Best practices for U.S. higher education institutions on working with education agents a focus at NAFSA

To best position themselves for changes in international student recruitment and enrollment, U.S. institutions need to become first-movers and adopt regulatory-ready processes for working with education agents.

Innovating agent processes will actually become a competitive differentiator, industry leaders who discussed the topic recently at the AIRC Spring Symposium and 2025 NAFSA Annual Conference & Expo events agreed. Demand for international education is strong, but competition will increase as students continue to look beyond the traditional big markets. Education agents are an important part of helping them make their choice.

What can U.S. institutions do now to both prepare for changes and soothe an environment in flux?

  • Adopt lessons from countries more mature in agent use – such as Australia, Canada and the United Kingdom – and look to their regulations and standards.
  • Look to organizations like ICEF, IDP and AIRC for guidance in applying standards and developing relationships with trusted agents.
  • Digitize and automate more transactions between agents and the institution.

“We have a vested interest in self-regulation, and in coming together and joining forces, I think, across the ecosystem,” said Tony Lee, Chief Visionary Officer at ICEF, adding that there’s a lot that institutions and agents globally can learn from one another.

Clear standards ensure agents can function at their best, students are placed where they are most likely to have success, persistence levels increase and retention rates rise. Here are three things U.S. institutions should know that can help ensure that the ecosystem thrives.

1. A lot of the groundwork has already been laid for solid agent relationships and processes.

While the use of agents in the U.S. is not as mature as Australia, the United Kingdom or Canada, evolving regulations and dedicated standards have put substance around many of the things that previously turned institutions off from these relationships in the past.

There are clear rules, for instance, around the legality of commission structures, as well as organizations such as Washington, D.C.-based AIRC, a non-profit advocacy and standards body, that has developed extensive, comprehensive processes for institutions to work with vetted recruitment agencies. Their multi-step agent certification process includes undergoing background checks, site visits and regular accountability audits to achieve and maintain certification.

Standards and clear processes work to keep the interest of the student top of mind – and guard against practices such as students applying to a higher cost school and transferring to a lower cost one upon getting a visa.

“The ultimate thing we're doing in any kind of quality scheme is to protect the interests of the students and the enrolling institution,” said AIRC’s Jennifer Wright, who is the Director of Operations and Certification. “We want to make sure that the process of assisting a student to fulfill their dreams is done in such a way that's ethical.”
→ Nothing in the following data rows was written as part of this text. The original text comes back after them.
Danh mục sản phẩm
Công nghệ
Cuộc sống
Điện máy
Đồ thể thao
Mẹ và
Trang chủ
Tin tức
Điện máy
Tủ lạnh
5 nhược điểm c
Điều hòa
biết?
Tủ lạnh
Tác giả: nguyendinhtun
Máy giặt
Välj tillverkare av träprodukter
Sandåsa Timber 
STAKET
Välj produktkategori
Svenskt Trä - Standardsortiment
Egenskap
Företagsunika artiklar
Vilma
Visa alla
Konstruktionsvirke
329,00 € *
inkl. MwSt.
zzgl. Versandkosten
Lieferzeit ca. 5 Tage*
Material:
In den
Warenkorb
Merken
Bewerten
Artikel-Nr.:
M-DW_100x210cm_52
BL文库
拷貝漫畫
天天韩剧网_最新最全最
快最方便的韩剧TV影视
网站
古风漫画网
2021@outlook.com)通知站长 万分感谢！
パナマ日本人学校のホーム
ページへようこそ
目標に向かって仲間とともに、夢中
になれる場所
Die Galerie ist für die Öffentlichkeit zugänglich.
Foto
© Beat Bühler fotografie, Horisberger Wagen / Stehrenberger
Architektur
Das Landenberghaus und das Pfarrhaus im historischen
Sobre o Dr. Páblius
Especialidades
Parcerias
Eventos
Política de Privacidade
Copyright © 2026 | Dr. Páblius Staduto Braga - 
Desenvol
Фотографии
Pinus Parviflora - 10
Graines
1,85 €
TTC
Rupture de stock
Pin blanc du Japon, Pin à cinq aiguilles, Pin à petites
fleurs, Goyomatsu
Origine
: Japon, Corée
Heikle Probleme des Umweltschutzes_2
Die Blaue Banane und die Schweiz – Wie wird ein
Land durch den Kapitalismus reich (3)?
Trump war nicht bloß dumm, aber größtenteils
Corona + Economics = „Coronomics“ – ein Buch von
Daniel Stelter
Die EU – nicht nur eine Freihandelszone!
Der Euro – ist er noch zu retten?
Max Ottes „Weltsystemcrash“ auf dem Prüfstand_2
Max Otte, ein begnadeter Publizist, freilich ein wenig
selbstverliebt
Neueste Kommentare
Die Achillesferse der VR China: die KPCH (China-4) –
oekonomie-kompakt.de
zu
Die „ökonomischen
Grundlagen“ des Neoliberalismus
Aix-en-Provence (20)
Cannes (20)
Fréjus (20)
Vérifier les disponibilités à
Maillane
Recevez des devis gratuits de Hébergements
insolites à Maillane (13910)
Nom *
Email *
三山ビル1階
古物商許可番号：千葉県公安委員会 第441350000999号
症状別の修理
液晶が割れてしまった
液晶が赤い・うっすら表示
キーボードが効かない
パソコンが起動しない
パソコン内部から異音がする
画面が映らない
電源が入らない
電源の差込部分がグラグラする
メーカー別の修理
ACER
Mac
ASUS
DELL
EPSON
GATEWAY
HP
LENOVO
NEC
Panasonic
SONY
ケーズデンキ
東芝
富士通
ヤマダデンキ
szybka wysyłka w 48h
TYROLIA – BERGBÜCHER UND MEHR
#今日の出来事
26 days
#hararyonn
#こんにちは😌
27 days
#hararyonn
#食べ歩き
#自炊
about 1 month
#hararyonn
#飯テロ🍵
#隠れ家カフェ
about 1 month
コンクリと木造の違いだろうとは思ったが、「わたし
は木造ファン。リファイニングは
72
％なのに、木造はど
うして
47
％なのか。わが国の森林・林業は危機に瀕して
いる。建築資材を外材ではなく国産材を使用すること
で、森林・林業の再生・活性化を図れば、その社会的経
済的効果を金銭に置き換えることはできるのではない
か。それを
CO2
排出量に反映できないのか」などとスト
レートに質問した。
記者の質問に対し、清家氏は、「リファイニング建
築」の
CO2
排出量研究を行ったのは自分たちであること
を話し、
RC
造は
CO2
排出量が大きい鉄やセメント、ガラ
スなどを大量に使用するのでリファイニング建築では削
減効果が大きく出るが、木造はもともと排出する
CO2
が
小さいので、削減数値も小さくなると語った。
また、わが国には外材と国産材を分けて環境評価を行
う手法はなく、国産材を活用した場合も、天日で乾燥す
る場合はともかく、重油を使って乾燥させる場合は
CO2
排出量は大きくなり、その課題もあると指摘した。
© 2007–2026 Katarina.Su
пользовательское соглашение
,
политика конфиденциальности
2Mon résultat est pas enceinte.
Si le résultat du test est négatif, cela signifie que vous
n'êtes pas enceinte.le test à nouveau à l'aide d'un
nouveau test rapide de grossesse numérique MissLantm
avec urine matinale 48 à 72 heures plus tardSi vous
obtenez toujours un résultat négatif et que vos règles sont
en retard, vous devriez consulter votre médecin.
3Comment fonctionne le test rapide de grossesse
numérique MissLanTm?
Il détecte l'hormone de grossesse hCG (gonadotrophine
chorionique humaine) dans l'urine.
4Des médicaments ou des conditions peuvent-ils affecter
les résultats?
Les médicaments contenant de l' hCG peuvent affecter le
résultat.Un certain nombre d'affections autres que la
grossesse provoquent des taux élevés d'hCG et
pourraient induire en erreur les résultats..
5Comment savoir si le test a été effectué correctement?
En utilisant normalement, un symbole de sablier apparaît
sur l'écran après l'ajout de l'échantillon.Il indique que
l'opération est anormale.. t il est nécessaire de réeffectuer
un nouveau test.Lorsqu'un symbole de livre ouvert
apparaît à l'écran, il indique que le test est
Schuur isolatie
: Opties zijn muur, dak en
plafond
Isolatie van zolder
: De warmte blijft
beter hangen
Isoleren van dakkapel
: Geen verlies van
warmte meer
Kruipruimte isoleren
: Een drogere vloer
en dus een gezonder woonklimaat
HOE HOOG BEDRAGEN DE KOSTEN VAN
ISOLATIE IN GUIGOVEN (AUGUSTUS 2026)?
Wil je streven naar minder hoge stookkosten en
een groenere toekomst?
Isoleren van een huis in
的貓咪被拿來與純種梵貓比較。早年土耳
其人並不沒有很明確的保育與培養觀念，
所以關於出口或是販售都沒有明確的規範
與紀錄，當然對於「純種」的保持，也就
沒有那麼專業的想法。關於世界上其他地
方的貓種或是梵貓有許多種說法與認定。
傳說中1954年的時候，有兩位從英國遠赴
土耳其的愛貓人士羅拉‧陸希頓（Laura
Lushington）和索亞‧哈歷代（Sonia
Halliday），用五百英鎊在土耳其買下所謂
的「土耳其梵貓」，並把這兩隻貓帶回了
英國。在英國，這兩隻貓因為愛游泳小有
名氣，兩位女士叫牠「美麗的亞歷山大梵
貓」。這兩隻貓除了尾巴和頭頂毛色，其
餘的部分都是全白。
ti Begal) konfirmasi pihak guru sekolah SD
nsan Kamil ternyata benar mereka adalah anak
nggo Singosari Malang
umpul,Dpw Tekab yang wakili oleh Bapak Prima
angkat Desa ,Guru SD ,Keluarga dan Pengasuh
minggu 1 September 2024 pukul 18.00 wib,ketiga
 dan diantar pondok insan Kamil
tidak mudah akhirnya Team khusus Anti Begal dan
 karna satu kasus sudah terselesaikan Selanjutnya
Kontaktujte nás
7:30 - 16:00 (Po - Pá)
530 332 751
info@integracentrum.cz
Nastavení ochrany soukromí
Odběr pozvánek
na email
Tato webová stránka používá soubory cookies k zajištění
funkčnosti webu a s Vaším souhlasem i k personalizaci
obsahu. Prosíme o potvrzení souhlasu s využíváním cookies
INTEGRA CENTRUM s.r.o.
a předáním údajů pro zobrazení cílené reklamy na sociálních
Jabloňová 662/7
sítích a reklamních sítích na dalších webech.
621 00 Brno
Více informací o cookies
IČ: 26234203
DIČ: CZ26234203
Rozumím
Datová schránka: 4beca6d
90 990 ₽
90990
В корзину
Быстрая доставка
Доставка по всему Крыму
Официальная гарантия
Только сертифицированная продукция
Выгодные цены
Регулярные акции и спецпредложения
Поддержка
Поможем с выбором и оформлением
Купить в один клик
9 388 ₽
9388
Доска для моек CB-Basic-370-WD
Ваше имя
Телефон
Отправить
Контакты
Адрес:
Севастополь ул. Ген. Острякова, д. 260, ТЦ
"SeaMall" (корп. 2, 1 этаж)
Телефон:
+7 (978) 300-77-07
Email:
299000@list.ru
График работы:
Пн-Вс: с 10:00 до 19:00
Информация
2. The U.K.’s AFQ offers clues to how regulations may unfold globally and in the U.S.

It is likely that some version of the Agent Quality Framework (AFQ)– a set of standards for ensuring high-quality agent and institution relationships – currently being rolled out in the U.K. will eventually come to the U.S. Institutions can look to those recommendations to ensure the best possible agent, institution and student experiences. It includes recommendations, for instance, to enhance and ease agent training, ensure systems are in place to track and pay commissions, and automate outreach to agents on overdue tuition payments and more.

“Read that document, and look at how you can embed that within your own institutions,” said Tom Wilmot, Director, who has spent more than a decade in the agent space and is now part of the Global Expansion team at Flywire.

The level of regulation in Australia, where quality assurance processes are legally required to enroll international students, may be more difficult to achieve in a market like the U.S., where there are far more institutions. But still, institutions can take lessons from Australia, such as institutional data sharing practices to help ensure high-quality information on education agents, according to Tim O’Brien, Senior Vice President at INTO, a global education services organization.

3. Agents are already assisting students in the U.S, so getting systems in place now to better manage them is critical.

Institutions may claim that compliance is being upheld and agents don’t submit applications themselves using student log-ins, but they often do.

“We can either be naive and think they're not, or we can accept that's happening and make sure that institutions have systems in place to capture that data on the front end,” Wilmot said. “That opens up so many other things, with real-time data showing how many applications have come in. This helps commission forecasting, because we know which agents are attached to what.”

To that end, “The biggest single thing you can do is make sure the data you have coming in is as good as it can be,” Wilmot said.

In fact, agents rank access to systems that make it easier for them to do their job as more important than even their commission rates, Wilmot continued, because reliable processes help them strengthen relationships with students, build their reputations and grow their business.

“In 2025 we shouldn’t be managing agents on spreadsheets. We have to be looking at that now, particularly at a time when regulation is coming. Let’s get ahead of it with automation,” Wilmot said.